In the big line-up of original acts, Croatia, Switzerland and Ukraine are favourites to win the affair distinguished by kitsch and rhinestones.

Inside the Malmo Arena, it’s all neon lights, bright costumes and upbeat melodies.

Outside, despite the colourful decorations lining the streets, the mood is more sombre as heavily armed police patrol the city.

The Gaza war was sparked by Hamas’s unprecedented October 7 attack on Israel, which resulted in the deaths of more than 1,170 people, mostly civilians, according to an AFP tally of Israeli official figures.

Militants also took about 250 hostages. Israel estimates 128 of them remain in Gaza, including 36 who officials say are dead.

Israel in response vowed to crush Hamas and launched a military offensive that has killed at least 34,844 people in Gaza, mostly women and children, according to the Hamas-run territory’s health ministry.

Since October, pro-Palestinian rallies have been a regular occurrence in Malmo, which is home to the majority of Sweden’s population of Palestinian origin.

Throughout the port city of more than 360,000 inhabitants, brightly coloured banners compete for attention with Palestinian flags hanging from windows and balconies.

Organisers have banned all flags other than those of the participating countries inside the arena, as well as all banners with a political message.

‘Politics is everywhere’

Last year, the European Broadcasting Union (EBU), which oversees the competition, banned Ukrainian President Volodymyr Zelensky from speaking in the arena in order to protect the neutrality of the event.

This neutrality was challenged on Tuesday during the first semi-final by Swedish singer Eric Saade, who took part in the opening number of the competition wearing a keffiyeh around his arm.

Swedish broadcaster SVT and the EBU condemned his gesture, insisting on the apolitical nature of the popular music festival — which is more often associated with flashy performances.

“It’s just its complete own world. It’s a very joyful, colourful world, a world where I feel safe,” said Nemo, a Swiss artist who identifies as non-binary and is one of the favourites.

Malmo is expecting up to 100,000 visitors, and for fans of the contest “it’s what’s on stage that is important”, Andreas Onnerfors, professor of the history of ideas and a Eurovision specialist, told AFP.

Nearly 70 years old, Eurovision is “a colourful mix of people, a demonstration of European tolerance that doesn’t exist in any other form or place”, he stressed.

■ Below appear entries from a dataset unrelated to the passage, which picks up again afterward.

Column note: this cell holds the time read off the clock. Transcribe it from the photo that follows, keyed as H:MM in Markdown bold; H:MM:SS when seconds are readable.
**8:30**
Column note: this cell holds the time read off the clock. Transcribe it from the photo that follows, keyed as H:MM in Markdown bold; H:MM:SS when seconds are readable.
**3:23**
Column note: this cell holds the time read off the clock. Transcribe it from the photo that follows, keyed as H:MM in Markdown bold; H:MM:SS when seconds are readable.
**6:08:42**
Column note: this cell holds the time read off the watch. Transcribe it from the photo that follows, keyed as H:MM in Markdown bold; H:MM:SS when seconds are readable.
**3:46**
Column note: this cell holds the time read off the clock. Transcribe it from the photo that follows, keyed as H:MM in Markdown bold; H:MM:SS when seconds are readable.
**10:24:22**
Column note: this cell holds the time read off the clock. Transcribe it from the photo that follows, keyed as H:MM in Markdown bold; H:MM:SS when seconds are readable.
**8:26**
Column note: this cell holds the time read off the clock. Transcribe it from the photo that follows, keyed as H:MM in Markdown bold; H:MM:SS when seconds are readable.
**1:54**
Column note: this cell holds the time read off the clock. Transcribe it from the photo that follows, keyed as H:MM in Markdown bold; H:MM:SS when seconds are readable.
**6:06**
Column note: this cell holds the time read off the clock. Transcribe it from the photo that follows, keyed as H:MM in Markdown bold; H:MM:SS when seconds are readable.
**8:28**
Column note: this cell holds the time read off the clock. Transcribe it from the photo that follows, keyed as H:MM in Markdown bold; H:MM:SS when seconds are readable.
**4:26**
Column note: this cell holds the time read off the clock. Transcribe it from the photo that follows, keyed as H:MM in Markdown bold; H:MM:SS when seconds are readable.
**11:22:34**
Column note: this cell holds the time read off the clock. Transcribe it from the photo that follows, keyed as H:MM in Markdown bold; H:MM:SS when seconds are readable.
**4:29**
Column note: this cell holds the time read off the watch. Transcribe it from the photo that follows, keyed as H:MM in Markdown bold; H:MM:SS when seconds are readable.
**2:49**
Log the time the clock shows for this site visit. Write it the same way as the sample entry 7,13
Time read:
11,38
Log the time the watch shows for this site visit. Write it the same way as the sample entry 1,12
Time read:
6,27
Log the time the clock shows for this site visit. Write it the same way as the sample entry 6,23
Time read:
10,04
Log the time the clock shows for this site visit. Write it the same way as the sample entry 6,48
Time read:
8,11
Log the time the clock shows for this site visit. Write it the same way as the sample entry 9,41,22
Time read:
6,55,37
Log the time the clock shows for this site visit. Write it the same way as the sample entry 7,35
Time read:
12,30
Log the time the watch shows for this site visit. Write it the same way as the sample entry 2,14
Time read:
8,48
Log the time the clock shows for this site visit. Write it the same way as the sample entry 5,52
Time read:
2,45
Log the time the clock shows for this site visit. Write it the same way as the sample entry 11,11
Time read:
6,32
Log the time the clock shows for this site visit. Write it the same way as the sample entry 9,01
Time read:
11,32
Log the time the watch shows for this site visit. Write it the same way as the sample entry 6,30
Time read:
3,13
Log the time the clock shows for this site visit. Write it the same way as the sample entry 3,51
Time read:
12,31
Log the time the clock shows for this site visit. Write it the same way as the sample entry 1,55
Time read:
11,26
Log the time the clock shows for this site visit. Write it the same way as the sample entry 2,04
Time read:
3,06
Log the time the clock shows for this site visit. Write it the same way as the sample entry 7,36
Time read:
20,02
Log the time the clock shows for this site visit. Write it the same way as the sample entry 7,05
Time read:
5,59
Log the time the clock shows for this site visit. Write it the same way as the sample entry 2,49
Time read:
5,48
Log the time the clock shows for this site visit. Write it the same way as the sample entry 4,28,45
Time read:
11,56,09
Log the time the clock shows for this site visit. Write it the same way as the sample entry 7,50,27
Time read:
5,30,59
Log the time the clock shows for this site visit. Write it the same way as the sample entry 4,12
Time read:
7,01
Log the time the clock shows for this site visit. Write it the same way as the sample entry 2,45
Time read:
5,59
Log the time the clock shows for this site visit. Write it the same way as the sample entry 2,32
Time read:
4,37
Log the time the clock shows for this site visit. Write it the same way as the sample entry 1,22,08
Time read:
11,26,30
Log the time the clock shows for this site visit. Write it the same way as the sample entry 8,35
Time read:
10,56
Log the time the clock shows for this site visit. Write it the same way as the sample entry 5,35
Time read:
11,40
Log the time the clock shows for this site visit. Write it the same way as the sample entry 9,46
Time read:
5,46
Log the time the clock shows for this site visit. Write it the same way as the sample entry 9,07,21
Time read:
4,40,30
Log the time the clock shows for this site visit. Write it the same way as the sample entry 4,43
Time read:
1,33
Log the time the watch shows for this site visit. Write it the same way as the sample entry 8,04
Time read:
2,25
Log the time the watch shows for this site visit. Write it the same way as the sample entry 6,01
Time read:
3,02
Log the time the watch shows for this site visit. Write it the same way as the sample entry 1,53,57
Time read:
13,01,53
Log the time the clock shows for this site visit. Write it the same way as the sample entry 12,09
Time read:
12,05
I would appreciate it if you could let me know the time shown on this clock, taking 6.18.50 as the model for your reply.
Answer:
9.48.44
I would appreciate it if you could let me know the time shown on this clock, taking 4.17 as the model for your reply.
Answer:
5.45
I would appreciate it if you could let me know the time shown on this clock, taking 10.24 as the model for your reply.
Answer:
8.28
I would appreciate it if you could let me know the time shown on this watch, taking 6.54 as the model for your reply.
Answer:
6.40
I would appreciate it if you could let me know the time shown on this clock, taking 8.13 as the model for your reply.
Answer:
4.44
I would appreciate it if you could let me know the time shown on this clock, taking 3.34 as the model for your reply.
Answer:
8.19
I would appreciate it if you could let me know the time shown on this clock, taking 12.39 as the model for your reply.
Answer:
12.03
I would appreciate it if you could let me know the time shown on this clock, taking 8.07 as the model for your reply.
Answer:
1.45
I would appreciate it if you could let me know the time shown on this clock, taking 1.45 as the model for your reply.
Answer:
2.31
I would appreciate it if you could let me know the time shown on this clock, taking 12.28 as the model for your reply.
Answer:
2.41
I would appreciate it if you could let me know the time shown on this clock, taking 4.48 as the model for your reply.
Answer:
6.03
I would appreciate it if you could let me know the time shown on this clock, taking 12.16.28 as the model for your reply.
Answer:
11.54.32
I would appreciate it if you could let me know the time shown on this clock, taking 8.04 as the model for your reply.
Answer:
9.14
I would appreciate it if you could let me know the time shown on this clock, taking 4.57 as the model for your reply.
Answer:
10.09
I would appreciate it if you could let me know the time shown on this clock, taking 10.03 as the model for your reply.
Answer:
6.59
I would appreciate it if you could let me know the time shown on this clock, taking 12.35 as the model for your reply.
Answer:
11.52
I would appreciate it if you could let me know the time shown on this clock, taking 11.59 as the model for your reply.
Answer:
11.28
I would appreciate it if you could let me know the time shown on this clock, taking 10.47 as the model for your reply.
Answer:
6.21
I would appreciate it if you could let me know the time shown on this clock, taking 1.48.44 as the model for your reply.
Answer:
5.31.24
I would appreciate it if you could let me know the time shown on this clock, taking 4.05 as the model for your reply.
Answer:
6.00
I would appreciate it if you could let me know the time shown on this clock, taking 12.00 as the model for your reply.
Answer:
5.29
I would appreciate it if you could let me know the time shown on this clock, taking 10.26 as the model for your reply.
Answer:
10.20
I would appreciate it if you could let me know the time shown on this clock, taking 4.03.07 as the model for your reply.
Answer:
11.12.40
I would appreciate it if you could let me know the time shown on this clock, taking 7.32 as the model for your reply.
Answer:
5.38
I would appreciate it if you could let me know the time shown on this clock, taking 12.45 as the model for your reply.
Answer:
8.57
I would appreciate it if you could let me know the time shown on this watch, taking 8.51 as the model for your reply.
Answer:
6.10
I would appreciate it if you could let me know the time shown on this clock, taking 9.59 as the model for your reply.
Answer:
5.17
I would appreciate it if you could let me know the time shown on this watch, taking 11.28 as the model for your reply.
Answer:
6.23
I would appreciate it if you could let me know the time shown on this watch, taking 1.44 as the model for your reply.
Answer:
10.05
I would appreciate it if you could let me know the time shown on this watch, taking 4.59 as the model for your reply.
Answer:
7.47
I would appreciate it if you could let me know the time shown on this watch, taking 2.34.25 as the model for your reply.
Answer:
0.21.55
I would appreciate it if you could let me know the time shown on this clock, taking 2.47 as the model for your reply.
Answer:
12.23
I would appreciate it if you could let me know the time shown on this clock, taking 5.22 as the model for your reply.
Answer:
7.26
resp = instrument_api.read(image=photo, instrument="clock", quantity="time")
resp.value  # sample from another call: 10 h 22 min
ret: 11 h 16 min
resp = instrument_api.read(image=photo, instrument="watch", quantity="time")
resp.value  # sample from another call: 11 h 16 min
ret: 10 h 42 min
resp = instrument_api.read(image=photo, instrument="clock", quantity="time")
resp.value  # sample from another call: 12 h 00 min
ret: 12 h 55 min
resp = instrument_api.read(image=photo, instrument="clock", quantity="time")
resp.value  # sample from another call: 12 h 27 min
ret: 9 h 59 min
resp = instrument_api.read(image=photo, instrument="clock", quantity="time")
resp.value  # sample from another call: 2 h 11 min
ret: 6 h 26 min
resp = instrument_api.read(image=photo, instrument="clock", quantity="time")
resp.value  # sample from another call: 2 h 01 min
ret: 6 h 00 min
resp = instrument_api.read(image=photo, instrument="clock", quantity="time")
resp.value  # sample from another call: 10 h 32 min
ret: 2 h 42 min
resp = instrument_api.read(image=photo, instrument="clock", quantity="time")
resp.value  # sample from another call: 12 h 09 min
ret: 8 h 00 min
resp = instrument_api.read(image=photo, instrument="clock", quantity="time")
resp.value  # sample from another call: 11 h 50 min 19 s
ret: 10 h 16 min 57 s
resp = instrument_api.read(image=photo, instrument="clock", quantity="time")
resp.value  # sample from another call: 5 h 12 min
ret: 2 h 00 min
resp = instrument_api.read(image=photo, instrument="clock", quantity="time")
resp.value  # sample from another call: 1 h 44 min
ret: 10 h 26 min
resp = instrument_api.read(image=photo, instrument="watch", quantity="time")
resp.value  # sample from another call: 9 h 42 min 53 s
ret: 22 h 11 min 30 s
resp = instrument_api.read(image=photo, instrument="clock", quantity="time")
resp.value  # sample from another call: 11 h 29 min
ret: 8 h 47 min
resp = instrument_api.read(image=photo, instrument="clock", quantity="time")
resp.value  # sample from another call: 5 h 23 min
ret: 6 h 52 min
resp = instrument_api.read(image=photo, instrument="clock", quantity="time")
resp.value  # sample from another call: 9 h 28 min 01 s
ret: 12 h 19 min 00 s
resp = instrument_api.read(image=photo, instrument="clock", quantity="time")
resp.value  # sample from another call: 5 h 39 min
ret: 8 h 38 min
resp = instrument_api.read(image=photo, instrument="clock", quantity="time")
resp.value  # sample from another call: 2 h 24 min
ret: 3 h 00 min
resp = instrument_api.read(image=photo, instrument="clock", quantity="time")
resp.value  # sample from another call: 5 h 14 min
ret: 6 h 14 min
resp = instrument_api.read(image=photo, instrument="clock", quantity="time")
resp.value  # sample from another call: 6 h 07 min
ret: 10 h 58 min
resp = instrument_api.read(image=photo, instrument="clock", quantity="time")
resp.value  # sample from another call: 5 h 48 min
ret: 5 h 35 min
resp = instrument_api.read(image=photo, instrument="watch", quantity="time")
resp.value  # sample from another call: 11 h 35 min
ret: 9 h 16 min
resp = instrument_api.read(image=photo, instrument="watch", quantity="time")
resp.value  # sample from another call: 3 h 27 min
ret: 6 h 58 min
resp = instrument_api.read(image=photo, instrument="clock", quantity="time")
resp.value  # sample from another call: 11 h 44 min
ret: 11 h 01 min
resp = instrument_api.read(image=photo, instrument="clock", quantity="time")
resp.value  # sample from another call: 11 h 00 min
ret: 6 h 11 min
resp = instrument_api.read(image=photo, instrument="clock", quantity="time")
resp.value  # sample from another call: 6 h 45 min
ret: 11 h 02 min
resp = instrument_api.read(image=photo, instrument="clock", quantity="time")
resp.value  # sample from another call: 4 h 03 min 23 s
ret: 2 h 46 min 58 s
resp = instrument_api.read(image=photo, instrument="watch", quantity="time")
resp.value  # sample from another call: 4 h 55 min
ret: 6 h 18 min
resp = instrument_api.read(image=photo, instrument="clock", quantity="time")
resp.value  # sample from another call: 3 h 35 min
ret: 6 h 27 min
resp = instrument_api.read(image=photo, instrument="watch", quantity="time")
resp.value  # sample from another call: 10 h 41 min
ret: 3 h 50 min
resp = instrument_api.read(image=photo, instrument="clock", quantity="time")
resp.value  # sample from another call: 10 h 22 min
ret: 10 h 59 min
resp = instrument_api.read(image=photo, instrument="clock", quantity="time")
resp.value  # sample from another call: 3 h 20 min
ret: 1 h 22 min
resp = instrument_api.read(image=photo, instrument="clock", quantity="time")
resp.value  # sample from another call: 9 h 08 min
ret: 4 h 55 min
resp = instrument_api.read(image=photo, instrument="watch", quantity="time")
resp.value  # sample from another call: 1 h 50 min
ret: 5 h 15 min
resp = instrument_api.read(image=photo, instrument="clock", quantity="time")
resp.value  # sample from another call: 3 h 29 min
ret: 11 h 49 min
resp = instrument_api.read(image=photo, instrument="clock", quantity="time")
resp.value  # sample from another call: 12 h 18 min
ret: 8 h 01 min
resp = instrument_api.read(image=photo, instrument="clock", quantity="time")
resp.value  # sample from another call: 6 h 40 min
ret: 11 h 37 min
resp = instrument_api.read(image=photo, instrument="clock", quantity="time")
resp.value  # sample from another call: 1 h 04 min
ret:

However, for the artists representing Ukraine, “politics is everywhere”.

“Culture is a part of politics, so every song is political,” rapper Aliona Savranenko, known by her artist name alyona alyona, told AFP over the weekend.

“There should be demonstrations, people should voice their opinions, people should boycott,” Magnus Bormark, who is competing for Norway with his group Gate, told AFP.

Gate, like eight other contestants, have publicly called for a lasting ceasefire in Gaza.

Representatives of some countries considered boycotting the competition to protest Israel’s participation, but decided against it in the end.

‘Intensification’

Security is a major concern, especially as Sweden raised its terror alert level last year following a series of protests involving desecrations of the Koran.

Security checks have been stepped up, in particular for access to the various sites, where bags will mostly be prohibited.

The police presence has also been strengthened, with reinforcements coming from Norway and Denmark.

But police spokesman Jimmy Modin said the first days of Eurovision week were calm and that there was no threat directed at the competition.

Some members of the Jewish community are planning to leave the city for the weekend.

“With Eurovision, there’s a kind of intensification. The feeling of insecurity increased after October 7, and many Jews are worried,” said Fredrik Sieradzki, a spokesman for local group The Jewish Community of Malmo.

“I can’t really be happy about Eurovision, even though as a congregation we think it’s good that everyone is welcome here in Malmo, including Israel,” he added.

Security around the synagogue has been stepped up, while on social networks, threats have been directed at Israel’s singer Golan.

As the final starts at 9:00 pm (1900 GMT) on Saturday, activists will be organising the first edition of Falastinvision in solidarity with the Palestinian people.